• TASK DESCRIPTION:
Leave the pictures aside and copy all the data exactly.

• SUPPLIED DATA:

+ + + + + + +

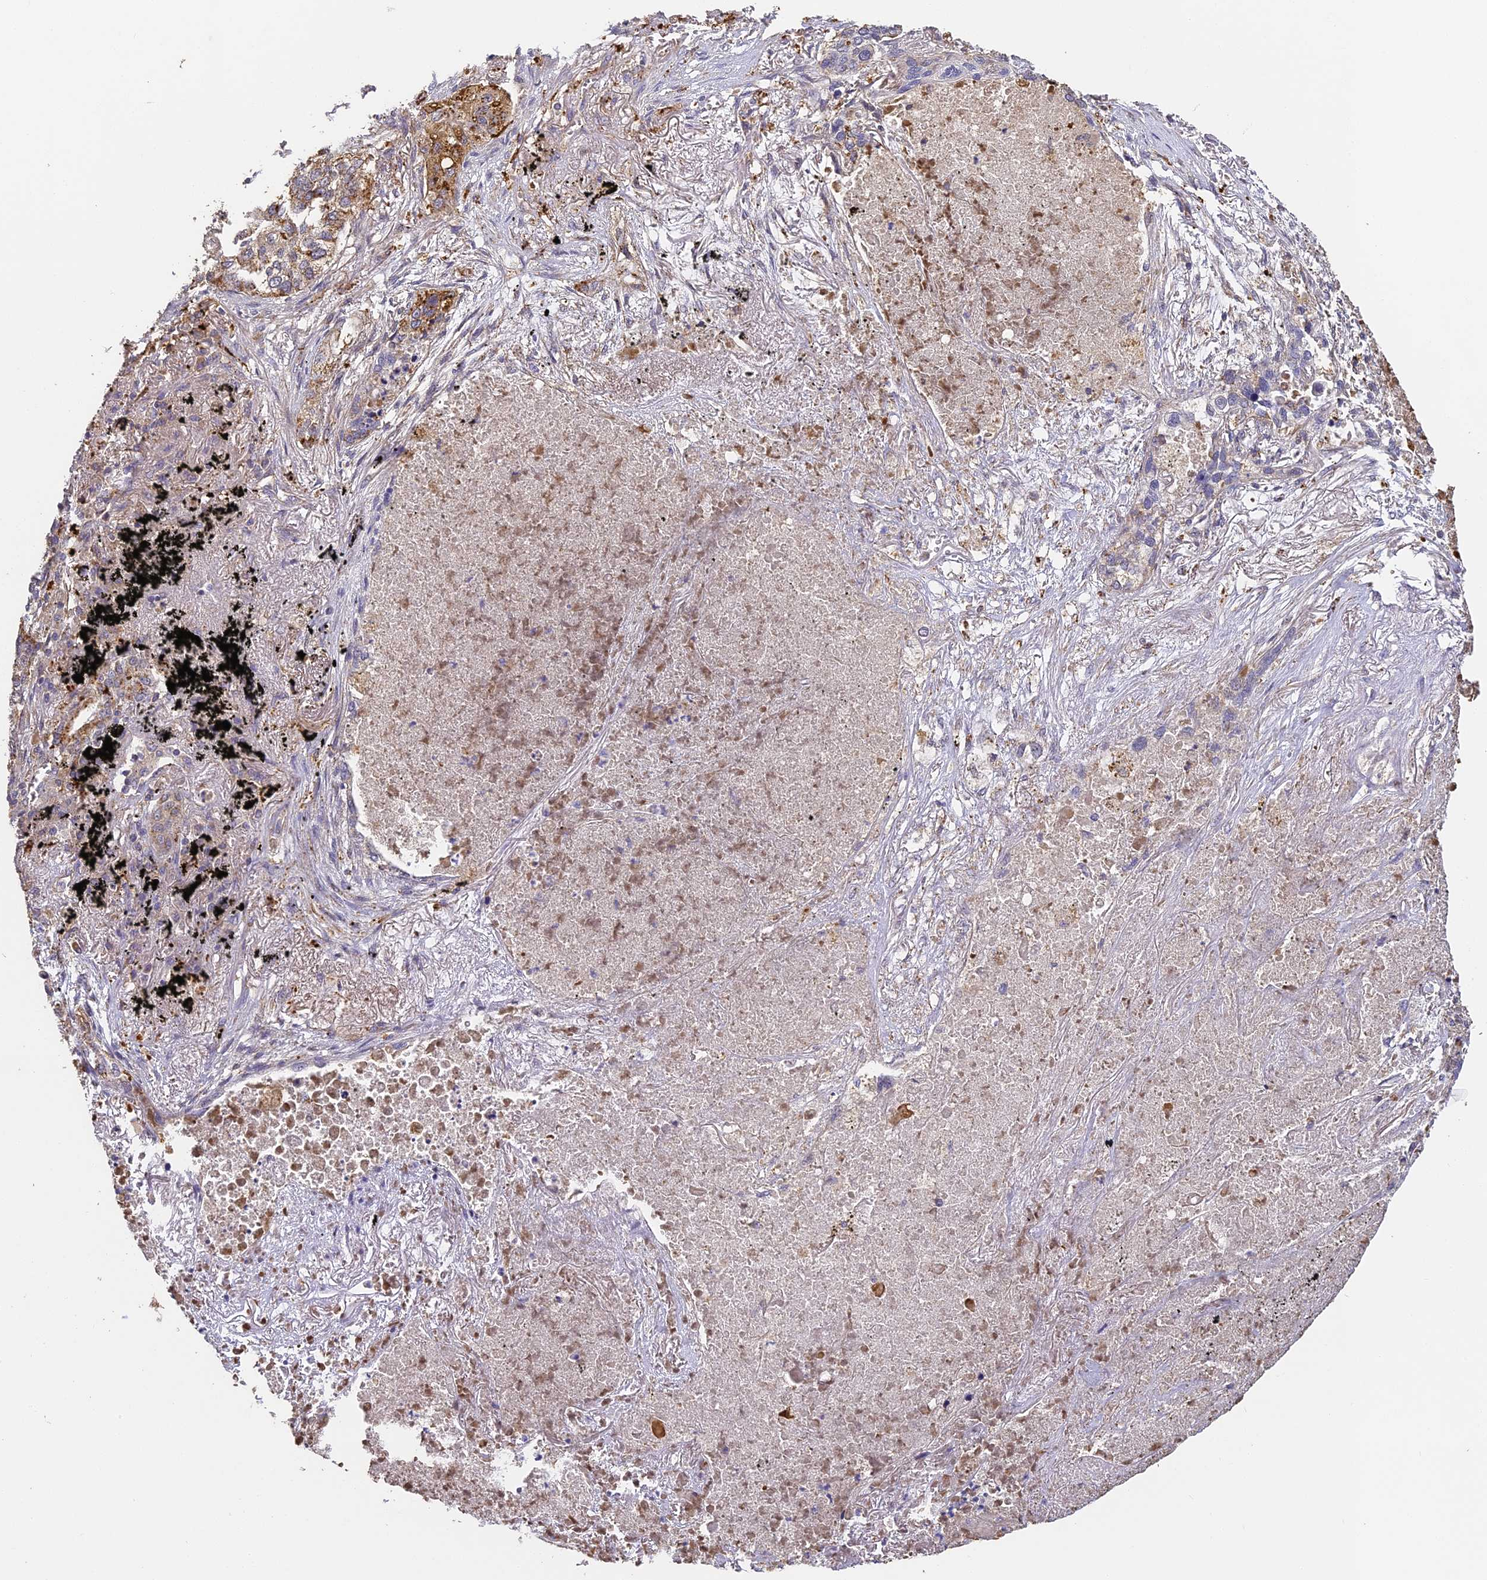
{"staining": {"intensity": "strong", "quantity": "<25%", "location": "cytoplasmic/membranous"}, "tissue": "lung cancer", "cell_type": "Tumor cells", "image_type": "cancer", "snomed": [{"axis": "morphology", "description": "Squamous cell carcinoma, NOS"}, {"axis": "topography", "description": "Lung"}], "caption": "The micrograph shows a brown stain indicating the presence of a protein in the cytoplasmic/membranous of tumor cells in lung cancer (squamous cell carcinoma). Using DAB (brown) and hematoxylin (blue) stains, captured at high magnification using brightfield microscopy.", "gene": "YAE1", "patient": {"sex": "female", "age": 63}}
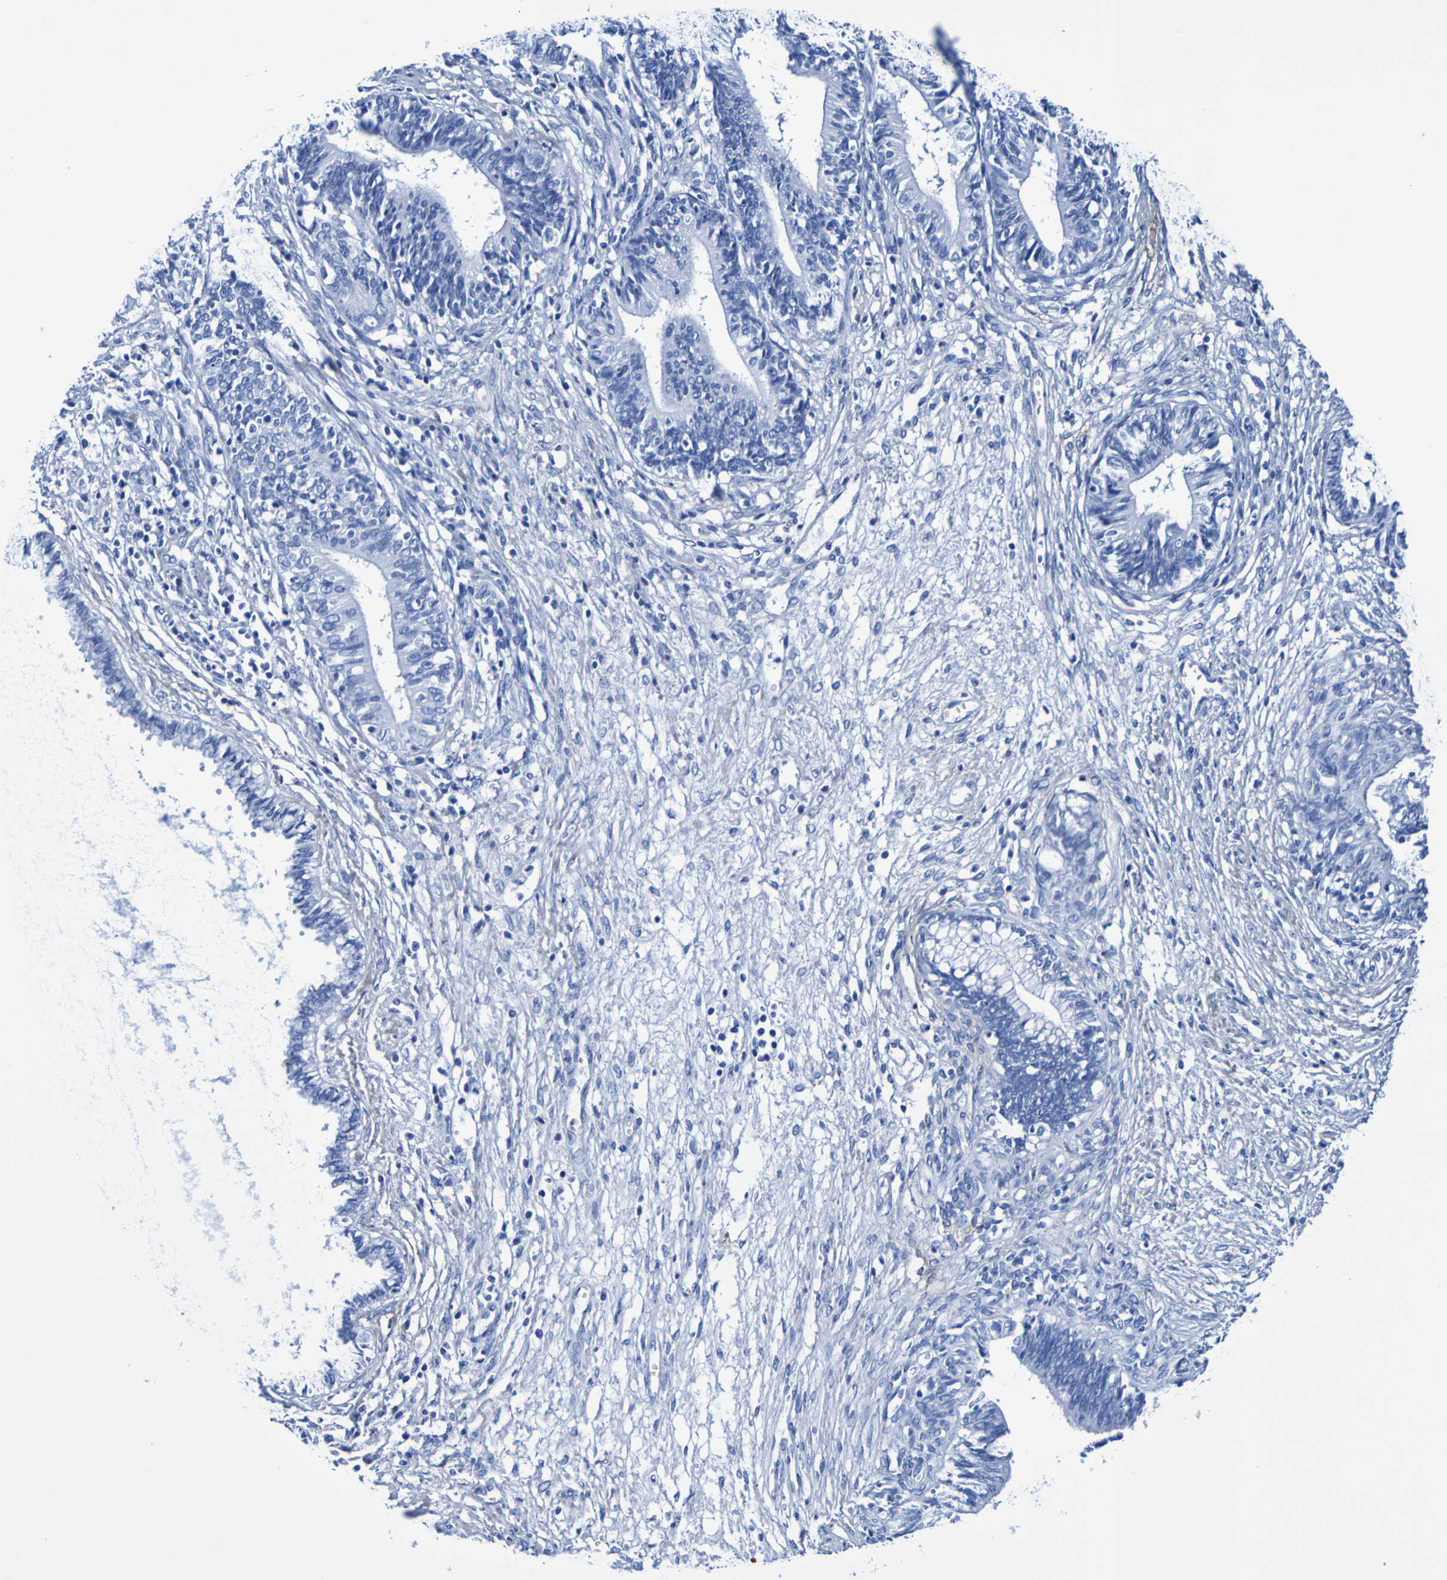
{"staining": {"intensity": "negative", "quantity": "none", "location": "none"}, "tissue": "cervical cancer", "cell_type": "Tumor cells", "image_type": "cancer", "snomed": [{"axis": "morphology", "description": "Adenocarcinoma, NOS"}, {"axis": "topography", "description": "Cervix"}], "caption": "IHC of human adenocarcinoma (cervical) demonstrates no positivity in tumor cells.", "gene": "DPEP1", "patient": {"sex": "female", "age": 44}}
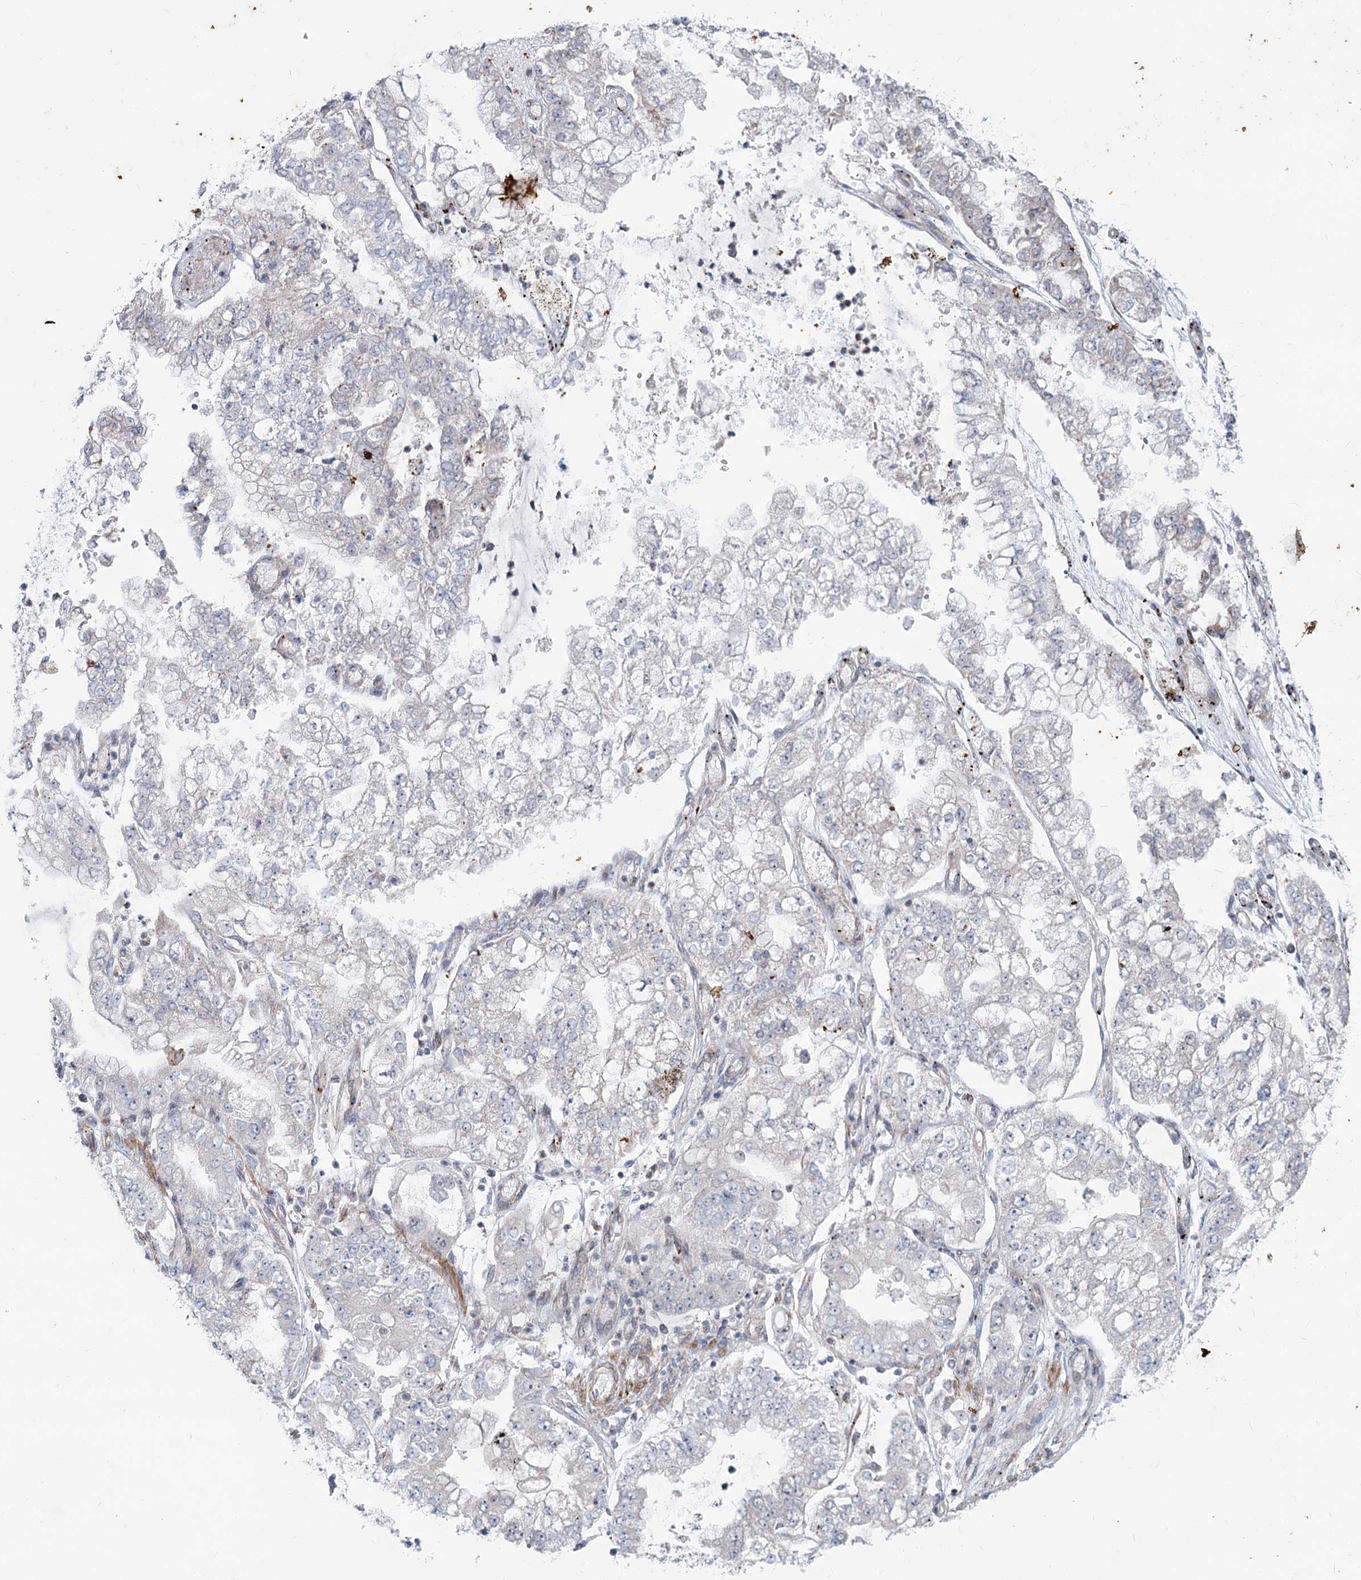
{"staining": {"intensity": "negative", "quantity": "none", "location": "none"}, "tissue": "stomach cancer", "cell_type": "Tumor cells", "image_type": "cancer", "snomed": [{"axis": "morphology", "description": "Adenocarcinoma, NOS"}, {"axis": "topography", "description": "Stomach"}], "caption": "IHC micrograph of stomach cancer (adenocarcinoma) stained for a protein (brown), which exhibits no positivity in tumor cells. Nuclei are stained in blue.", "gene": "MTG1", "patient": {"sex": "male", "age": 76}}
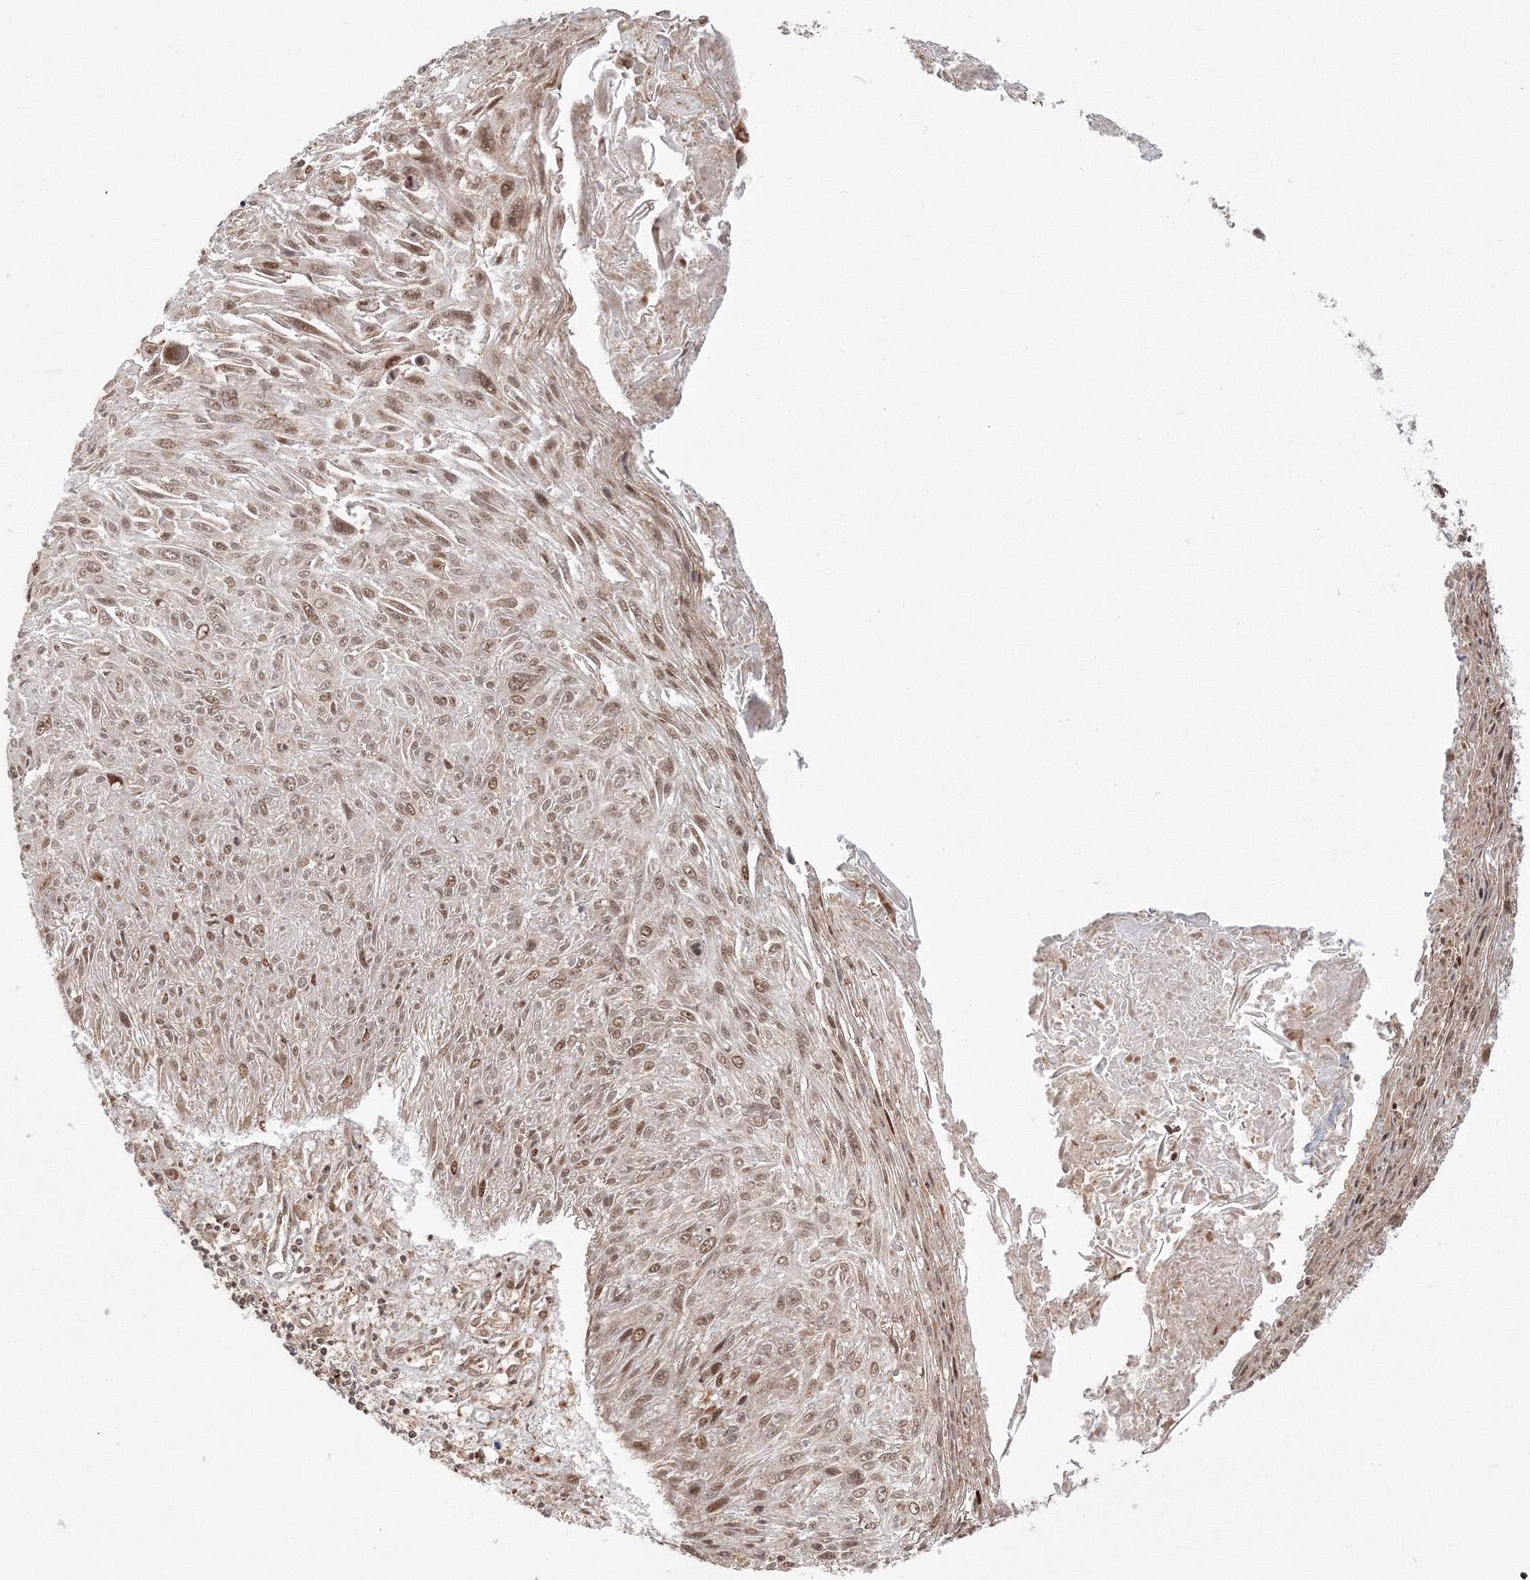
{"staining": {"intensity": "moderate", "quantity": ">75%", "location": "nuclear"}, "tissue": "cervical cancer", "cell_type": "Tumor cells", "image_type": "cancer", "snomed": [{"axis": "morphology", "description": "Squamous cell carcinoma, NOS"}, {"axis": "topography", "description": "Cervix"}], "caption": "Moderate nuclear expression for a protein is appreciated in approximately >75% of tumor cells of cervical cancer using immunohistochemistry (IHC).", "gene": "KIF20A", "patient": {"sex": "female", "age": 51}}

+ + + + + + +

• FINISHED EXERCISE:
{"staining": {"intensity": "strong", "quantity": "<25%", "location": "cytoplasmic/membranous"}, "tissue": "lung cancer", "cell_type": "Tumor cells", "image_type": "cancer", "snomed": [{"axis": "morphology", "description": "Squamous cell carcinoma, NOS"}, {"axis": "topography", "description": "Lung"}], "caption": "The micrograph shows a brown stain indicating the presence of a protein in the cytoplasmic/membranous of tumor cells in lung cancer (squamous cell carcinoma). Using DAB (brown) and hematoxylin (blue) stains, captured at high magnification using brightfield microscopy.", "gene": "YAE1", "patient": {"sex": "female", "age": 63}}
{"staining": {"intensity": "negative", "quantity": "none", "location": "none"}, "tissue": "cervical cancer", "cell_type": "Tumor cells", "image_type": "cancer", "snomed": [{"axis": "morphology", "description": "Adenocarcinoma, NOS"}, {"axis": "topography", "description": "Cervix"}], "caption": "IHC of human adenocarcinoma (cervical) demonstrates no positivity in tumor cells.", "gene": "DPEP1", "patient": {"sex": "female", "age": 44}}
{"staining": {"intensity": "negative", "quantity": "none", "location": "none"}, "tissue": "stomach cancer", "cell_type": "Tumor cells", "image_type": "cancer", "snomed": [{"axis": "morphology", "description": "Adenocarcinoma, NOS"}, {"axis": "topography", "description": "Stomach"}], "caption": "IHC micrograph of stomach cancer (adenocarcinoma) stained for a protein (brown), which exhibits no positivity in tumor cells. Nuclei are stained in blue.", "gene": "MTG1", "patient": {"sex": "male", "age": 76}}
{"staining": {"intensity": "moderate", "quantity": ">75%", "location": "nuclear"}, "tissue": "cervical cancer", "cell_type": "Tumor cells", "image_type": "cancer", "snomed": [{"axis": "morphology", "description": "Squamous cell carcinoma, NOS"}, {"axis": "topography", "description": "Cervix"}], "caption": "Moderate nuclear expression for a protein is appreciated in approximately >75% of tumor cells of cervical cancer using immunohistochemistry (IHC).", "gene": "KIF20A", "patient": {"sex": "female", "age": 51}}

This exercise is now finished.